▶ **EXERCISE DETAILS**
Your reply should be made up of every line in the records below that holds the string "seeded".

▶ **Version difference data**
^^^^^^^^
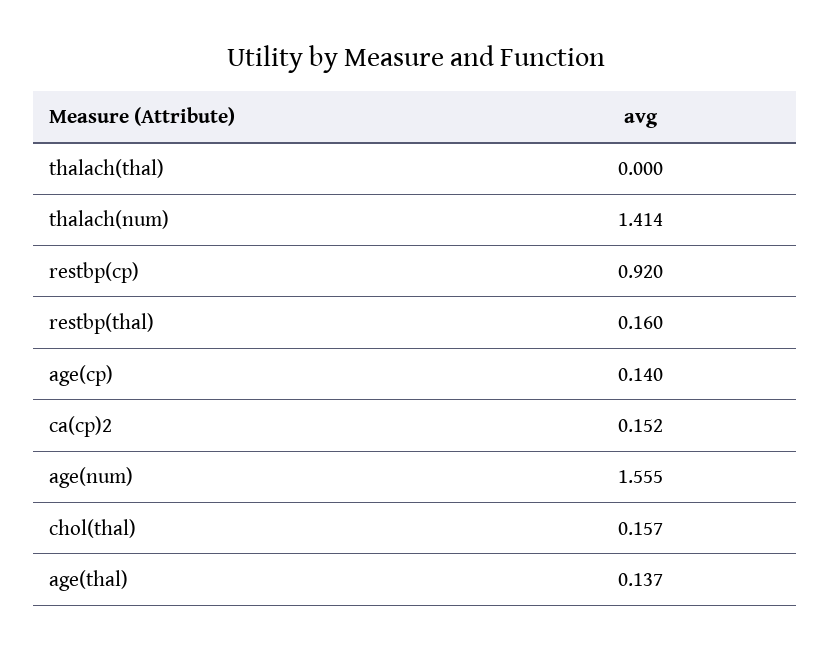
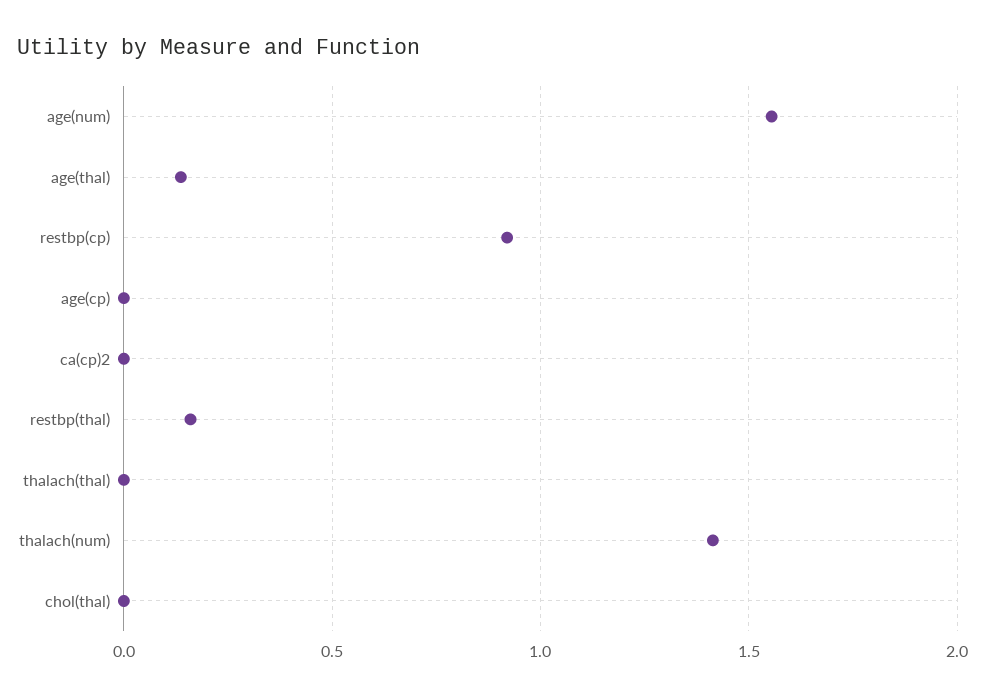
age(cp): 0.14 -> 0
ca(cp)2: 0.152 -> 0
chol(thal): 0.157 -> 0

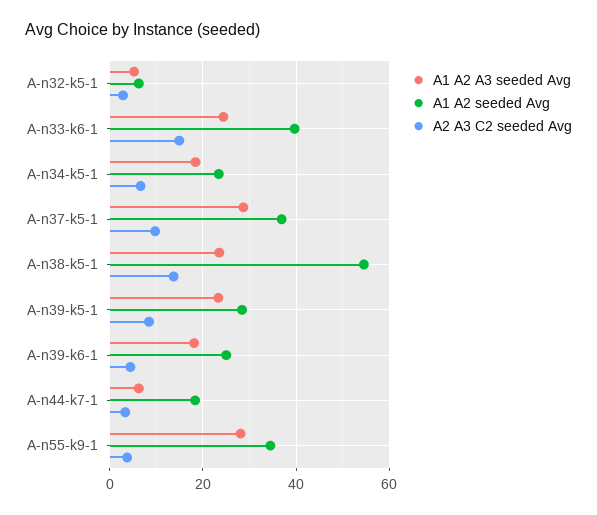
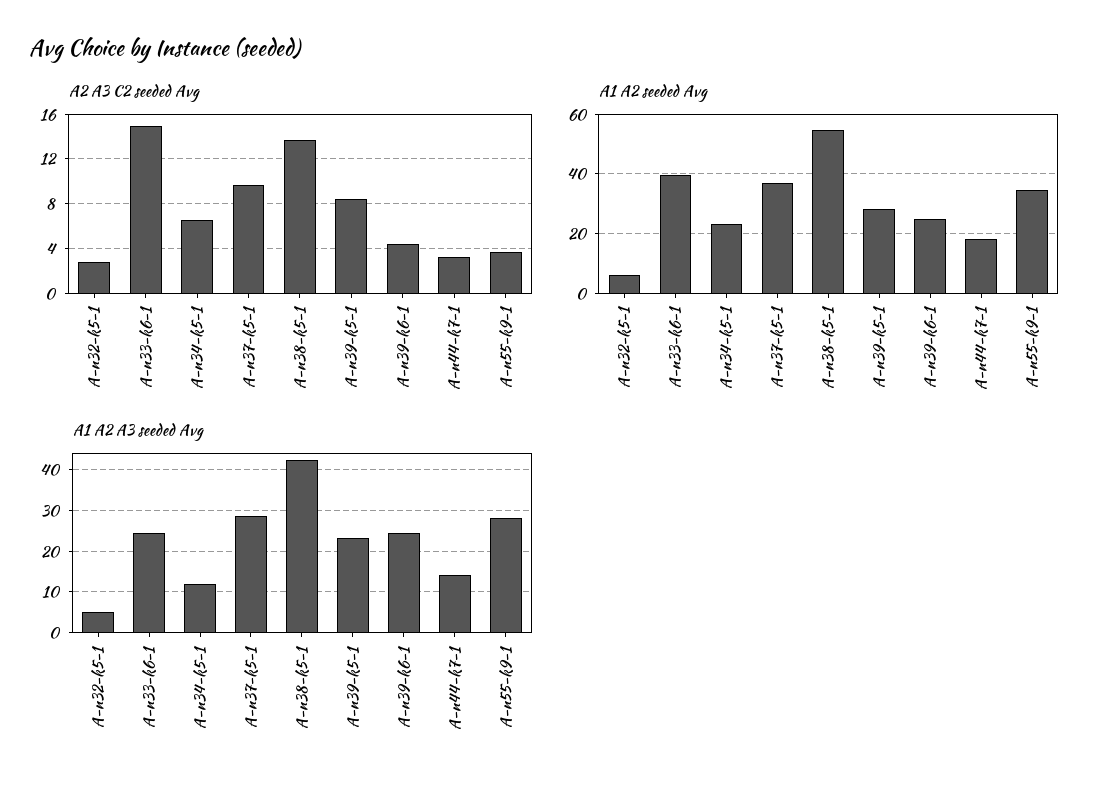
A1 A2 A3 seeded Avg, A-n34-k5-1: 18 -> 12
A1 A2 A3 seeded Avg, A-n38-k5-1: 24 -> 42
A1 A2 A3 seeded Avg, A-n39-k6-1: 18 -> 24
A1 A2 A3 seeded Avg, A-n44-k7-1: 6 -> 14

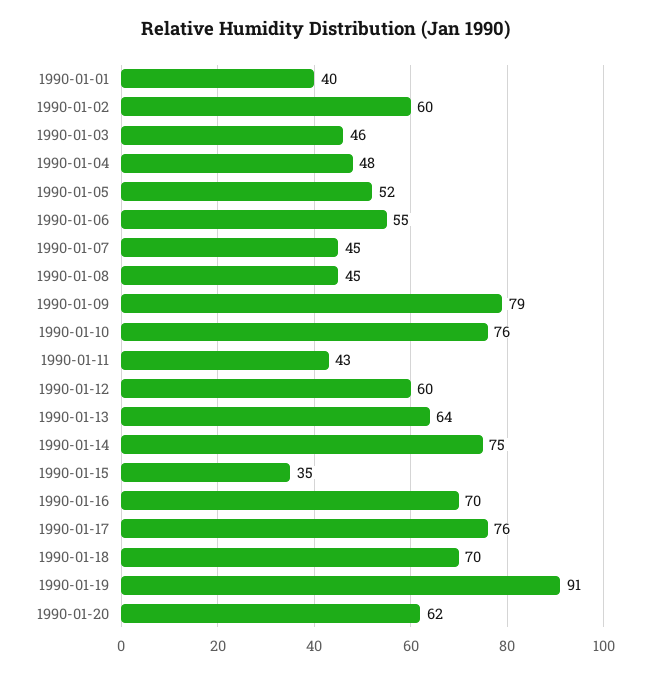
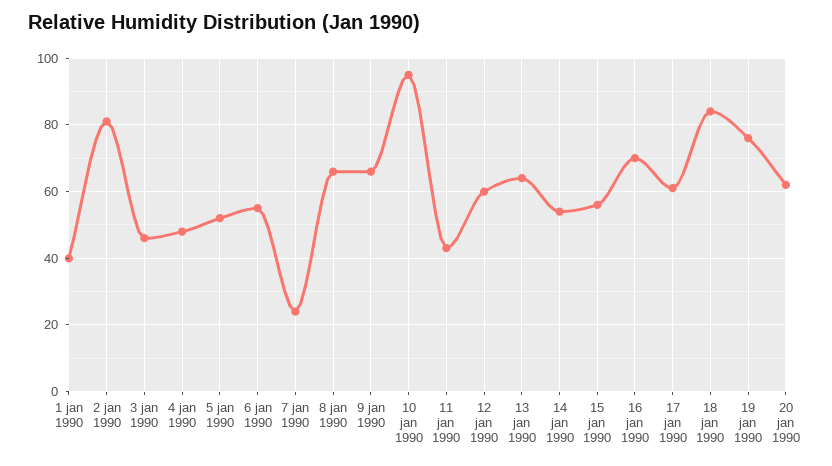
1990-01-02: 60 -> 80
1990-01-07: 45 -> 25
1990-01-08: 45 -> 65
1990-01-09: 79 -> 65
1990-01-10: 76 -> 95
1990-01-14: 75 -> 55
1990-01-15: 35 -> 55
1990-01-17: 76 -> 60
1990-01-18: 70 -> 85
1990-01-19: 91 -> 75

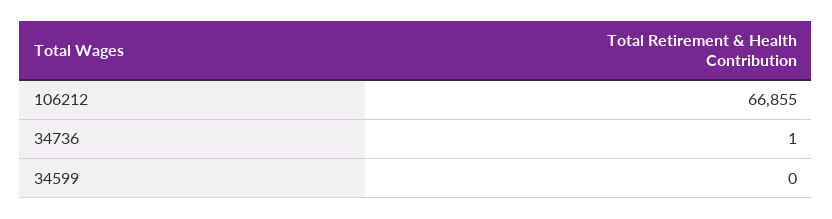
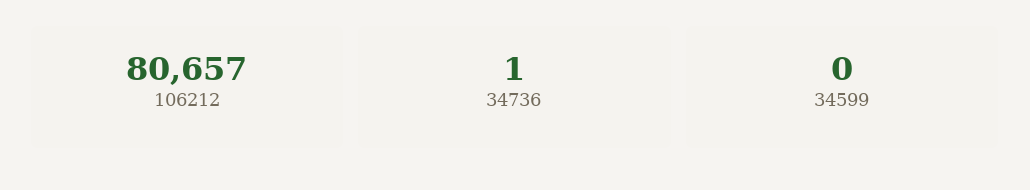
106212: 66855 -> 80657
^^^^^^^^
▶ **WRITTEN ANSWER**
A1 A2 A3 seeded Avg, A-n34-k5-1: 18 -> 12
A1 A2 A3 seeded Avg, A-n38-k5-1: 24 -> 42
A1 A2 A3 seeded Avg, A-n39-k6-1: 18 -> 24
A1 A2 A3 seeded Avg, A-n44-k7-1: 6 -> 14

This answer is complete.